Barbro Sörman, chairperson for the Left Party in Stockholm, wrote on Twitter in early July that it is actually worse when Swedish men rape than when foreign men do:
"The Swedish men who rape do it despite having grown up with gender equality. They make an active choice. That is worse IMO [in my opinion]."Sörman later regretted her tweet, but maintained that Swedish men must be scrutinized equally:
"You need to look at what makes you choose not to be equal and commit abuse in our society, despite us being equal."After National Police Commissioner Dan Eliasson read the report he had ordered, , on June 28 he came up with a "solution" that made Swedes gasp: a bracelet with the words "Don't grope" printed on it. Eliasson explained the initiative, saying:
"The police take sexual assaults very seriously, especially when young people are involved. This crime is of course extremely offensive, and all of society needs to work against it. [With the bracelets] we can turn a spotlight on this issue and encourage those affected to report the crime."A few days later, it turned out that many of the perpetrators who sexually assaulted women at the "Putte i parken" music festival in Karlstad wore the "Don't grope" bracelet. It was the same story at the Bråvalla festival. Lisen Andréasson Florman, operations manager for the non-profit organization, Night Shift (Nattskiftet), had 50 volunteers patrolling the grounds of the Bråvalla festival every night. Despite this, Florman herself was attacked. She told the Swedish news agency, TT, that she was surrounded by three men who acted "totally disgusting."

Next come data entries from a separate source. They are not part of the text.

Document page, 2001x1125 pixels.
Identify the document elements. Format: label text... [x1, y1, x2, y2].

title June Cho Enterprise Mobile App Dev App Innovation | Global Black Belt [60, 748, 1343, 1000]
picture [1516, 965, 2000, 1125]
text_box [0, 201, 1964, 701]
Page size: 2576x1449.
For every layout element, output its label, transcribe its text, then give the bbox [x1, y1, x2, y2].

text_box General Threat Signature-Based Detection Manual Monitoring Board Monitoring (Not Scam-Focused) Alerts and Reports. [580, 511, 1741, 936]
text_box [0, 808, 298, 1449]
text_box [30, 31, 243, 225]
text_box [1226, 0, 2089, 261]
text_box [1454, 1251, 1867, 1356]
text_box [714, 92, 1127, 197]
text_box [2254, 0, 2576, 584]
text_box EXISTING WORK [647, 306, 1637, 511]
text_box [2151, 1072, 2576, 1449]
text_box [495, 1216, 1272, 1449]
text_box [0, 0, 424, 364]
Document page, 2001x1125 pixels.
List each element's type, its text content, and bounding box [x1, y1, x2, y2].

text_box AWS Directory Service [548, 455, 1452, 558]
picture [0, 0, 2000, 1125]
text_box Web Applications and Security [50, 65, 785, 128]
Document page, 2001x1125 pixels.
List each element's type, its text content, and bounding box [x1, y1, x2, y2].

"And these three men had those 'don't grope' bracelets on. It was completely surreal."And so it goes. The sexual assaults at this summer's music festivals have come one after another. Many people were therefore aghast to learn that the organizers of the Trästocksfestivalen music festival in Skellefteå had decided to arrange free bus rides to the festival for the local "unaccompanied refugee children."
However, festival chief Nils Andrén could not understand the criticism against the free buses at all, and stated that the festival's motto is "accessibility", and that it might seem expensive to new arrivals to pay for a bus ride to the festival themselves. Apart from offering free bus rides, the organizers also printed up posters advertising the festival in Persian, Arabic and Tigrinya. They claimed they were "proud to be the first music festival in Sweden that encourages a significant increase of newly arrived migrants in the audience."
By the time the Trästocksfestivalen ended, the police counted twelve reported sexual assaults.
The police concluded the report by suggesting various measures to prevent and investigate sexual assaults involving young people at public gatherings. The suggestions are painted in broad strokes:
- Preventive work through situational crime prevention.
- Build a strong foundation for cooperation between municipalities/organizers.
- Implement a recurring model for cooperation regarding the delegation of actions and responsibility.
- Direct measures according to cause-analysis.
- Establishing "joint contact centers" during public events.
- Make a correct analysis of the situation in time.
- Take the first steps towards bringing responsible parties to justice by having investigators on the scene.
- Legal investigation to establish if new criminal modes of operation constitute aggravating circumstances.